# [WRITTEN TASK A]
In the recruiter transcript, how long did the recruiter met at a meetup sit down with the first speaker?
# [WRITTEN TASK B]
Please repeat the part of the recruiter transcript starting at "I put myself" and ending at "I’m sending it.", word for word.

# [SUPPLIED PASSAGE]
- - - - -
And it’s like, it’s hard. Even if you come out of, you know, maybe unless you come out of a top, a CS school, it’s still can be difficult. Right. if you’re, if you’re just average, like I was, you know, I was pretty average coming out of school and, honestly, I had to learn a lot and I’m still learning a lot more, but I think, It was hard for me.
It’s like, when, when recruiters didn’t give me the time of day and I was like, I’m looking for people who want to build longterm relationships, right? Like people who care, you know, after it. And I think of a w this one recruiter, a recruiter sat down with me. I met him at a meetup and he sat down with me for 45 minutes and gave me this like, master plan of how to like, choose the right job and do it within a certain, like, A distance from your area and find multiple companies and target those companies.
I was like, you know that guy, if you were to ask anything of me, I would bend over backwards to help him because, you know, he just took 45 minutes once out of his day. And it really changed the path of my career. So I think it’s, I think he gave some excellent advice there and it definitely aligns with my experience.
how about you, how about you Douglas w what, what experiences have you had with, recruiters.
Douglas Hirsh: [00:42:36] So I’ve had both, but I will say that, I was self taught and I had to convince people that I knew what I was talking about. And so there was no degree behind me. And, I really lucked out. I say, lucked out.
I put myself in some interesting positions in that that kind of brought the chance occurrences. to happen, but this one recruiter, I got ahold of them and we sat and talked for about half hour and he was like, you can talk. There’s absolutely no way. there’s no way you don’t have a programming job.
And, me and him talk to each other for every day, for a year. Like, Hey, Hey Doug it’s Douglas. His name was his name is Doug and it’s a, Hey Doug, it’s Douglas. How’s it going today? And that would be like my phone conversation with him. And he’s like, Hey man, I’m trying to, I got your resume. I’m sending it.
So he was, he was marketing me. And that’s the thing, right? When you find a recruiter that says, I really feel this guy knows what he’s talking about and he could talk, and this guy was really trying to push me into places. And it took him a little bit to find the right place, but he did. And oddly enough, we had a very longterm relationship because I would say for the first, he had to do with all of my jobs for the first seven years of my career.
I mean, he was involved in it at some point somehow. And even though he referred me to a friend of his, at one point, it was trying to play someone. And, that was, that was the good recruiter, right? He, he, he marketed me. We could, we became friends. he still keeps up with me, like we were talking about like, I sent him a message the other day.
Cause it was like a, Hey, thank you, man. I think you’re the reason why I got into the field or. Wildly succeeded in getting my first, my first big break. And, so I still talk to them and this is I’m, I’m almost 18. No, not yet 10 years into my career now. And, and so that’s, that’s one thing, but then there were the other recruiters who were like, we’ll let you know if there’s something that matches your, it matches what we think you can handle it.
And, so I’ve dealt with, I’ve dealt with recruiters, in both different in, in different areas or how, or actually just how they were, I should say.
Rylan Bowers: [00:45:02] Yeah. And I’m kind of a, while Tyler was talking, I was thinking of, of a lot of junior developers, especially those probably going to code schools are coming from a different.
- - - - -
# [RECORDS]
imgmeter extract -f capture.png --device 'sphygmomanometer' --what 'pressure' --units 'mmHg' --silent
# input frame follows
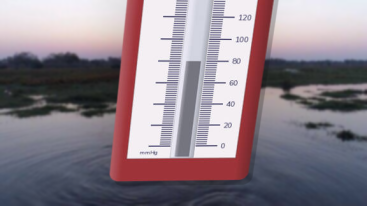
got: 80 mmHg
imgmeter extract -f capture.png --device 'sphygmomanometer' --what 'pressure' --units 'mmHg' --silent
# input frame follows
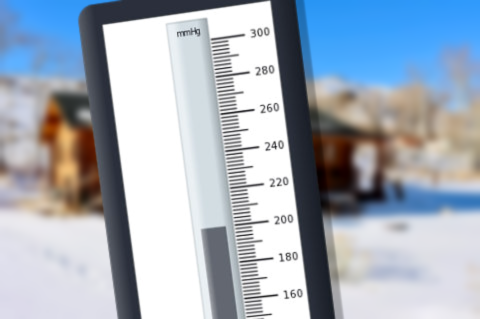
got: 200 mmHg
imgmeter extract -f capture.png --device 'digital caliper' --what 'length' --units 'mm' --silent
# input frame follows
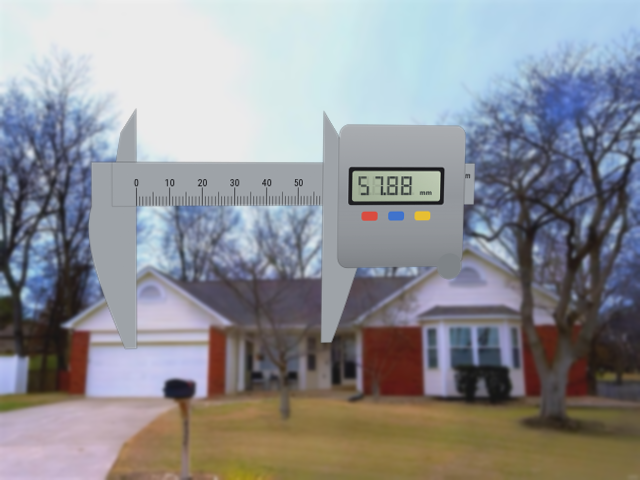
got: 57.88 mm
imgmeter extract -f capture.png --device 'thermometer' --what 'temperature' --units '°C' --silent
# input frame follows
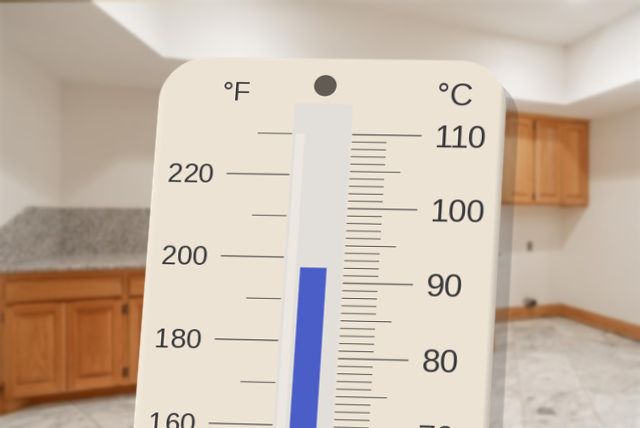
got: 92 °C
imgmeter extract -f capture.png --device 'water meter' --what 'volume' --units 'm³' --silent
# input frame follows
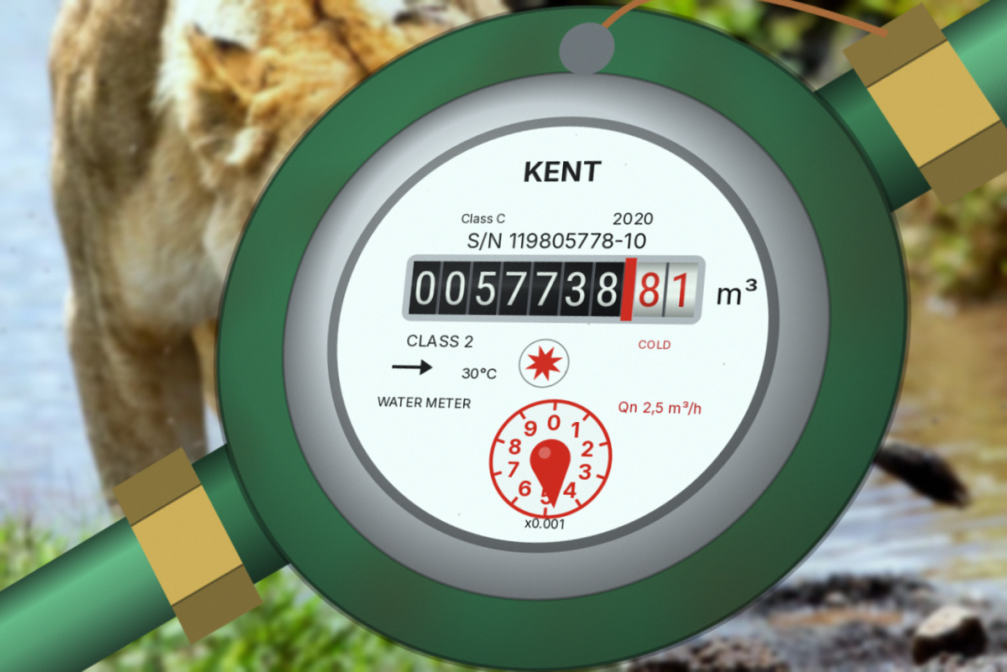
- - - - -
# [FINAL ANSWER A]
45 minutes.

# [FINAL ANSWER B]
I put myself in some interesting positions in that that kind of brought the chance occurrences. to happen, but this one recruiter, I got ahold of them and we sat and talked for about half hour and he was like, you can talk. There’s absolutely no way. there’s no way you don’t have a programming job.
And, me and him talk to each other for every day, for a year. Like, Hey, Hey Doug it’s Douglas. His name was his name is Doug and it’s a, Hey Doug, it’s Douglas. How’s it going today? And that would be like my phone conversation with him. And he’s like, Hey man, I’m trying to, I got your resume. I’m sending it.